I couldn't find the exact call stack to this.
But I just thought that the function would be called based on ramdump snapshot.

(*(struct tcp_sock *)(0xFFFFFF800467AB00)).packets_out = 0
(*(struct inet_connection_sock *)0xFFFFFF800467AB00).icsk_backoff = 0

> >
> > In a congested network situation, a TCP ACK for
> > an already closed session may be received with a delay from the peer.
> > This can trigger the WARN_ON macro to help debug the situation.
> >
> > To make this situation more meaningful, we would like to call
> > WARN_ON only when the state of the socket is "TCP_ESTABLISHED".
> > This will prevent the kernel from triggering a panic
> > due to panic_on_warn.
> >
> > Signed-off-by: Youngmin Nam <youngmin.nam@xxxxxxxxxxx>
> > ---
> > net/ipv4/tcp_input.c | 6 ++++--
> > 1 file changed, 4 insertions(+), 2 deletions(-)
> >
> > diff --git a/net/ipv4/tcp_input.c b/net/ipv4/tcp_input.c
> > index 5bdf13ac26ef..62f4c285ab80 100644
> > --- a/net/ipv4/tcp_input.c
> > +++ b/net/ipv4/tcp_input.c
> > @@ -2037,7 +2037,8 @@ tcp_sacktag_write_queue(struct sock *sk, const struct sk_buff *ack_skb,
> > WARN_ON((int)tp->sacked_out < 0);
> > WARN_ON((int)tp->lost_out < 0);
> > WARN_ON((int)tp->retrans_out < 0);
> > - WARN_ON((int)tcp_packets_in_flight(tp) < 0);
> > + if (sk->sk_state == TCP_ESTABLISHED)
>
> In any case this test on sk_state is too specific.
Yes. I agree as wll. Do you have any idea to avoid a kernel panic that we are going through ?

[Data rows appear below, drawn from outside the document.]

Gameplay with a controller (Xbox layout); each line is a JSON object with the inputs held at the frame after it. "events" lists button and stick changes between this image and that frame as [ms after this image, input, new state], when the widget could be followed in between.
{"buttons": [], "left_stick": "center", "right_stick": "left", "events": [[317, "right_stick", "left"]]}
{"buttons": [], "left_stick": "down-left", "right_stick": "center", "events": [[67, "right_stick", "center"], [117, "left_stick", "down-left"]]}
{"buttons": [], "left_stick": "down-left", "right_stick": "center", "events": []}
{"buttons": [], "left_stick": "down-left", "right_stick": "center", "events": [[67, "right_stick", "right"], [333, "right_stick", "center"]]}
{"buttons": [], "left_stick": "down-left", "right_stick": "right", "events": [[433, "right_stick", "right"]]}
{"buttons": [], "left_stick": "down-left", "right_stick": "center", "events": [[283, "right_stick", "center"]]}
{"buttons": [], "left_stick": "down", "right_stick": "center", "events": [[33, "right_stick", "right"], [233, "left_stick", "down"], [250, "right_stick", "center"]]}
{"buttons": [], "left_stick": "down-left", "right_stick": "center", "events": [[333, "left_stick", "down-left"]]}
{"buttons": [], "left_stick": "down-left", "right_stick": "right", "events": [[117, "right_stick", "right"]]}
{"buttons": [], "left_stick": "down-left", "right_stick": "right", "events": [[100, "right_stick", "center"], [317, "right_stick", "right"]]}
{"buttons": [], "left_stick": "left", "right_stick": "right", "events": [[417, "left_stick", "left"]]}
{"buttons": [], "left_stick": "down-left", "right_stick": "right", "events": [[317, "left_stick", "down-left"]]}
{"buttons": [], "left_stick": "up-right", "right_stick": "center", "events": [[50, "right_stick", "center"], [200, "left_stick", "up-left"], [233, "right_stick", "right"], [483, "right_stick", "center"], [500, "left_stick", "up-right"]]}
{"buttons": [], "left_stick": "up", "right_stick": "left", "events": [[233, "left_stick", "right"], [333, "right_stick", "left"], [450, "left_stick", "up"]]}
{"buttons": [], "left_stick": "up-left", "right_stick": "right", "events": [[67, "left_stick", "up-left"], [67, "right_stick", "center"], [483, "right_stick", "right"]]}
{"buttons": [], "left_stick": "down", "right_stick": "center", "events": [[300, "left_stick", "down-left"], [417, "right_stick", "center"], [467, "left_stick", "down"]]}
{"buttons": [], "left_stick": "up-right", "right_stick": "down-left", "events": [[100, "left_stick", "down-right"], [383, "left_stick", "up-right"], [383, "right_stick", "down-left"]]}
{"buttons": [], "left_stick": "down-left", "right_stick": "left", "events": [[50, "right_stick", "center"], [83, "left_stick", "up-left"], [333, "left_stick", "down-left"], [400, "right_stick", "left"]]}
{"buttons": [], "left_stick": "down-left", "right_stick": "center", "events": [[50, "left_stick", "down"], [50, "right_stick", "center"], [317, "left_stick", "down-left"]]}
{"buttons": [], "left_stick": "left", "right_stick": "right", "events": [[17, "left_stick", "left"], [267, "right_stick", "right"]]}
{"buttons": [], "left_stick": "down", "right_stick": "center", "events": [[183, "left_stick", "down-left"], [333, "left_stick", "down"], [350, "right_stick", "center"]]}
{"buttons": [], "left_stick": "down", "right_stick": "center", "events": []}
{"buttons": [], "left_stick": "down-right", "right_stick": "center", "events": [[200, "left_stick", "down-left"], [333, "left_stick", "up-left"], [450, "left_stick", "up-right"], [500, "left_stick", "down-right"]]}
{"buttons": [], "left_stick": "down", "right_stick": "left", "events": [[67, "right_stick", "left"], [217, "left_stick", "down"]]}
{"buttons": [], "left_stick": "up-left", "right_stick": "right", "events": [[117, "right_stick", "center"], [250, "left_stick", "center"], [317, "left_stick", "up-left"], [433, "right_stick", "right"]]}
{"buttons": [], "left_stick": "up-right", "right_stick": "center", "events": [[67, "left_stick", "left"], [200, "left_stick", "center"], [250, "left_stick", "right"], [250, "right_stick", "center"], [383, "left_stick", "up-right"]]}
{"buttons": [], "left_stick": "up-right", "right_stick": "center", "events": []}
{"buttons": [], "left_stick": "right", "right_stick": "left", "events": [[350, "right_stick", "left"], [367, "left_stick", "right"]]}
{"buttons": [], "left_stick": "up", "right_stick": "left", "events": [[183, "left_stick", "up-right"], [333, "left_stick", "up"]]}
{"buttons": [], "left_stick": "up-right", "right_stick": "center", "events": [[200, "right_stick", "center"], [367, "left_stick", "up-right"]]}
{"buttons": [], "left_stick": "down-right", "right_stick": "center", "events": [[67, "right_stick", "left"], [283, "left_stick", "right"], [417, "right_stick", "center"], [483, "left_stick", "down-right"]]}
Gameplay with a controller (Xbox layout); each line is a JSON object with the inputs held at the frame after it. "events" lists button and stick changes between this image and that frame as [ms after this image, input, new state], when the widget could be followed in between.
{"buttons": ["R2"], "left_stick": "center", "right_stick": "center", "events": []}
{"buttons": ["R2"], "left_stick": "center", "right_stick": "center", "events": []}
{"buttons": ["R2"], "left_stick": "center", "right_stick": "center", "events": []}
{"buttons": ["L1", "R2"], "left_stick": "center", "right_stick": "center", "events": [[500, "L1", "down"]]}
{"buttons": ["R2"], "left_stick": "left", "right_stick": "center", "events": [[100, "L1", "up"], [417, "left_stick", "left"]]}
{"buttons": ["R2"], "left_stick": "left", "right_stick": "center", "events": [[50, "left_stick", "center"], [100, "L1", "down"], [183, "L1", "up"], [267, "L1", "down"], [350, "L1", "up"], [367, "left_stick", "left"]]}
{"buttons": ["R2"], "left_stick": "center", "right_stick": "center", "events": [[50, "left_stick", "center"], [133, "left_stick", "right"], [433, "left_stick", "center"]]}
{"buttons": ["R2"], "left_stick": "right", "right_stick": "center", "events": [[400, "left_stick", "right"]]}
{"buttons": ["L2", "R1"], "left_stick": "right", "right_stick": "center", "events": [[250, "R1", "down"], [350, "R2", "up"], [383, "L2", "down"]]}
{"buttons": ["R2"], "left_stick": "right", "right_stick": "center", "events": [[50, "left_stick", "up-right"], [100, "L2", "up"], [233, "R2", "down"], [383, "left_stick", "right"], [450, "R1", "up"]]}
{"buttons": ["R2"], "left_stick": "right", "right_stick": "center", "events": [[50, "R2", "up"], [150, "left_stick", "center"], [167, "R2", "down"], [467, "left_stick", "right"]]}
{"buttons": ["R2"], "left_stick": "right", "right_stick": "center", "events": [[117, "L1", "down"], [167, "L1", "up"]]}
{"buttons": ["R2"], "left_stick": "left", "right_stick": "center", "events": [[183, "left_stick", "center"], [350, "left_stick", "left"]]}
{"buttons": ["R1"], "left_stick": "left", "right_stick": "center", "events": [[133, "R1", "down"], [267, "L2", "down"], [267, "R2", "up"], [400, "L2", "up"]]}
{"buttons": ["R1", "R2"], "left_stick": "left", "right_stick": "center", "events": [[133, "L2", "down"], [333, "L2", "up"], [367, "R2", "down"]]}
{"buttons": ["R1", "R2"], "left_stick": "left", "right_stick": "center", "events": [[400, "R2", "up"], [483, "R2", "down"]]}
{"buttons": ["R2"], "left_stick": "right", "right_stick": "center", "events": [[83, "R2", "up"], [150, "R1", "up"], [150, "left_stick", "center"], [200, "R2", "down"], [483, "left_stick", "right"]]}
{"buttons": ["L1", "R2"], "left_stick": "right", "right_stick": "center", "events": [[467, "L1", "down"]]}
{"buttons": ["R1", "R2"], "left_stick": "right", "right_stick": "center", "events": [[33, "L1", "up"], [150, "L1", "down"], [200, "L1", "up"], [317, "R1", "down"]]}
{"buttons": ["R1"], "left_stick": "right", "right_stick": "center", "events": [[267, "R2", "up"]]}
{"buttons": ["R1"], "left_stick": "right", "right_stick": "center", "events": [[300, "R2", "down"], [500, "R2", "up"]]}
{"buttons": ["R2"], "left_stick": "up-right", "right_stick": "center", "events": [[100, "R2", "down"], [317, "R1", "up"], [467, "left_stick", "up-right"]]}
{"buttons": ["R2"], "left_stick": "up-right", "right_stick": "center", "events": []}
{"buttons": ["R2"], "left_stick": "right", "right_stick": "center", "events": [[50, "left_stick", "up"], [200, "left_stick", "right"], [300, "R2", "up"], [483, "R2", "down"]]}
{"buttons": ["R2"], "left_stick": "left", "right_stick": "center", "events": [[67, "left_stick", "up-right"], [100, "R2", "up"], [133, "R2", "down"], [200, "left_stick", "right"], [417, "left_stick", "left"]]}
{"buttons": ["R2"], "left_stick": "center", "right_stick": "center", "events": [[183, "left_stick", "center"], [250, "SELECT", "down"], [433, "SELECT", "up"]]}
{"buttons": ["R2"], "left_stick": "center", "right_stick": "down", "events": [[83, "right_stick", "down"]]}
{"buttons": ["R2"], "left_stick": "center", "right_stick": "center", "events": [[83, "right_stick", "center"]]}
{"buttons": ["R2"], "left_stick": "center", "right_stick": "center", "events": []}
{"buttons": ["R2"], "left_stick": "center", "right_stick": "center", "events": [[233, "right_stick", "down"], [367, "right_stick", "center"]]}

> > + WARN_ON((int)tcp_packets_in_flight(tp) < 0);
> > #endif
> > return state->flag;
> > }
> > @@ -3080,7 +3081,8 @@ static void tcp_fastretrans_alert(struct sock *sk, const u32 prior_snd_una,
> > return;
> >
> > /* C. Check consistency of the current state. */
> > - tcp_verify_left_out(tp);
> > + if (sk->sk_state == TCP_ESTABLISHED)
> > + tcp_verify_left_out(tp);
> >
> > /* D. Check state exit conditions. State can be terminated
> > * when high_seq is ACKed. */
> > --
> > 2.39.2
> >
>